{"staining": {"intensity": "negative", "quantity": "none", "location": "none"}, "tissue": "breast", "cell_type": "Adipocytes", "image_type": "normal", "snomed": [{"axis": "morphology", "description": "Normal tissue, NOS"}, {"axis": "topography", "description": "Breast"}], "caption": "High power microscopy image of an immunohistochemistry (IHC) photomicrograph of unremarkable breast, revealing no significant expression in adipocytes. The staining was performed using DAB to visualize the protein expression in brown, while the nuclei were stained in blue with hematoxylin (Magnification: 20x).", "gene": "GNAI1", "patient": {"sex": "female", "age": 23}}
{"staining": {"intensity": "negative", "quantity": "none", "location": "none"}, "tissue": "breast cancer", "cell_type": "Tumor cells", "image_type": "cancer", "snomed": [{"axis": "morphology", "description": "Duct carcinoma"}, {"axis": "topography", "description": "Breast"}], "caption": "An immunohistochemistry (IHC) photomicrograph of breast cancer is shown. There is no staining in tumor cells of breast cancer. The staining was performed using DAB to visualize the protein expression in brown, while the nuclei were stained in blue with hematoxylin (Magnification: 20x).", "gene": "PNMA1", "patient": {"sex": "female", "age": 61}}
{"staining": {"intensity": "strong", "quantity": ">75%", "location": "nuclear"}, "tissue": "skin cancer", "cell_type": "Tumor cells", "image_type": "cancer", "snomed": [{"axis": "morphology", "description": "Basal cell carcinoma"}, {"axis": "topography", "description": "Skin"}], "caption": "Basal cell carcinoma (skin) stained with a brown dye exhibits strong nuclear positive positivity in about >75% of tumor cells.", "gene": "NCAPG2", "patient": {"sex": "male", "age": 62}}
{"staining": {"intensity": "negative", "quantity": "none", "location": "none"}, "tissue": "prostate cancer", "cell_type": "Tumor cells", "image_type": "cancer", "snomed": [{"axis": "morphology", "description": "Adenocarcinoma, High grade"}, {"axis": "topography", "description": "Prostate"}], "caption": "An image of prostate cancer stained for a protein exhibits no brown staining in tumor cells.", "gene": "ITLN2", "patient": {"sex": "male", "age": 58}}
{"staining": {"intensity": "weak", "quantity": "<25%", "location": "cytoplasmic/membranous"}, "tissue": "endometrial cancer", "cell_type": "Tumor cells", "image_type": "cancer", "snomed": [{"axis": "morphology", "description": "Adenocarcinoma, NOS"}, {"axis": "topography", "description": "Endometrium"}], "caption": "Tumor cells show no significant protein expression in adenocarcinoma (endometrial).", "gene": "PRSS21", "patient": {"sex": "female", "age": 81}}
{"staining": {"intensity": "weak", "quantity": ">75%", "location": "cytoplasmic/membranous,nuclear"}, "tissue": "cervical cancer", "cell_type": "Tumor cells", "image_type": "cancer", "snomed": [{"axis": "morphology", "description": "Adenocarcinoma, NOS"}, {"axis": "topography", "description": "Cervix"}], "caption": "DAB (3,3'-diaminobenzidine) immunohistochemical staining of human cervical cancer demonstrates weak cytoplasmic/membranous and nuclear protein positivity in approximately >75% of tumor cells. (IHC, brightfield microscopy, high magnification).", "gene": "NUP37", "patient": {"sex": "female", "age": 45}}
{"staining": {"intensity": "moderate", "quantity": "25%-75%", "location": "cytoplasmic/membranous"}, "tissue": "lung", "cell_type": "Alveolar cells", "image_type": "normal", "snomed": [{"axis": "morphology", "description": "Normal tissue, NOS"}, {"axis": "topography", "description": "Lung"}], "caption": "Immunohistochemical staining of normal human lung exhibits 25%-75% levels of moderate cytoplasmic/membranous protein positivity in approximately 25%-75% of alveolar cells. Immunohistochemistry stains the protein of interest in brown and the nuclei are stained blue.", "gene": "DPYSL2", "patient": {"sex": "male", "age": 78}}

- - -

- Description of the task -
Output all of the data in full, exactly as given.

- Answer box -
{"staining": {"intensity": "negative", "quantity": "none", "location": "none"}, "tissue": "breast", "cell_type": "Adipocytes", "image_type": "normal", "snomed": [{"axis": "morphology", "description": "Normal tissue, NOS"}, {"axis": "topography", "description": "Breast"}], "caption": "High power microscopy image of an immunohistochemistry (IHC) photomicrograph of unremarkable breast, revealing no significant expression in adipocytes. The staining was performed using DAB to visualize the protein expression in brown, while the nuclei were stained in blue with hematoxylin (Magnification: 20x).", "gene": "GNAI1", "patient": {"sex": "female", "age": 23}}
{"staining": {"intensity": "negative", "quantity": "none", "location": "none"}, "tissue": "breast cancer", "cell_type": "Tumor cells", "image_type": "cancer", "snomed": [{"axis": "morphology", "description": "Duct carcinoma"}, {"axis": "topography", "description": "Breast"}], "caption": "An immunohistochemistry (IHC) photomicrograph of breast cancer is shown. There is no staining in tumor cells of breast cancer. The staining was performed using DAB to visualize the protein expression in brown, while the nuclei were stained in blue with hematoxylin (Magnification: 20x).", "gene": "PNMA1", "patient": {"sex": "female", "age": 61}}
{"staining": {"intensity": "strong", "quantity": ">75%", "location": "nuclear"}, "tissue": "skin cancer", "cell_type": "Tumor cells", "image_type": "cancer", "snomed": [{"axis": "morphology", "description": "Basal cell carcinoma"}, {"axis": "topography", "description": "Skin"}], "caption": "Basal cell carcinoma (skin) stained with a brown dye exhibits strong nuclear positive positivity in about >75% of tumor cells.", "gene": "NCAPG2", "patient": {"sex": "male", "age": 62}}
{"staining": {"intensity": "negative", "quantity": "none", "location": "none"}, "tissue": "prostate cancer", "cell_type": "Tumor cells", "image_type": "cancer", "snomed": [{"axis": "morphology", "description": "Adenocarcinoma, High grade"}, {"axis": "topography", "description": "Prostate"}], "caption": "An image of prostate cancer stained for a protein exhibits no brown staining in tumor cells.", "gene": "ITLN2", "patient": {"sex": "male", "age": 58}}
{"staining": {"intensity": "weak", "quantity": "<25%", "location": "cytoplasmic/membranous"}, "tissue": "endometrial cancer", "cell_type": "Tumor cells", "image_type": "cancer", "snomed": [{"axis": "morphology", "description": "Adenocarcinoma, NOS"}, {"axis": "topography", "description": "Endometrium"}], "caption": "Tumor cells show no significant protein expression in adenocarcinoma (endometrial).", "gene": "PRSS21", "patient": {"sex": "female", "age": 81}}
{"staining": {"intensity": "weak", "quantity": ">75%", "location": "cytoplasmic/membranous,nuclear"}, "tissue": "cervical cancer", "cell_type": "Tumor cells", "image_type": "cancer", "snomed": [{"axis": "morphology", "description": "Adenocarcinoma, NOS"}, {"axis": "topography", "description": "Cervix"}], "caption": "DAB (3,3'-diaminobenzidine) immunohistochemical staining of human cervical cancer demonstrates weak cytoplasmic/membranous and nuclear protein positivity in approximately >75% of tumor cells. (IHC, brightfield microscopy, high magnification).", "gene": "NUP37", "patient": {"sex": "female", "age": 45}}
{"staining": {"intensity": "moderate", "quantity": "25%-75%", "location": "cytoplasmic/membranous"}, "tissue": "lung", "cell_type": "Alveolar cells", "image_type": "normal", "snomed": [{"axis": "morphology", "description": "Normal tissue, NOS"}, {"axis": "topography", "description": "Lung"}], "caption": "Immunohistochemical staining of normal human lung exhibits 25%-75% levels of moderate cytoplasmic/membranous protein positivity in approximately 25%-75% of alveolar cells. Immunohistochemistry stains the protein of interest in brown and the nuclei are stained blue.", "gene": "DPYSL2", "patient": {"sex": "male", "age": 78}}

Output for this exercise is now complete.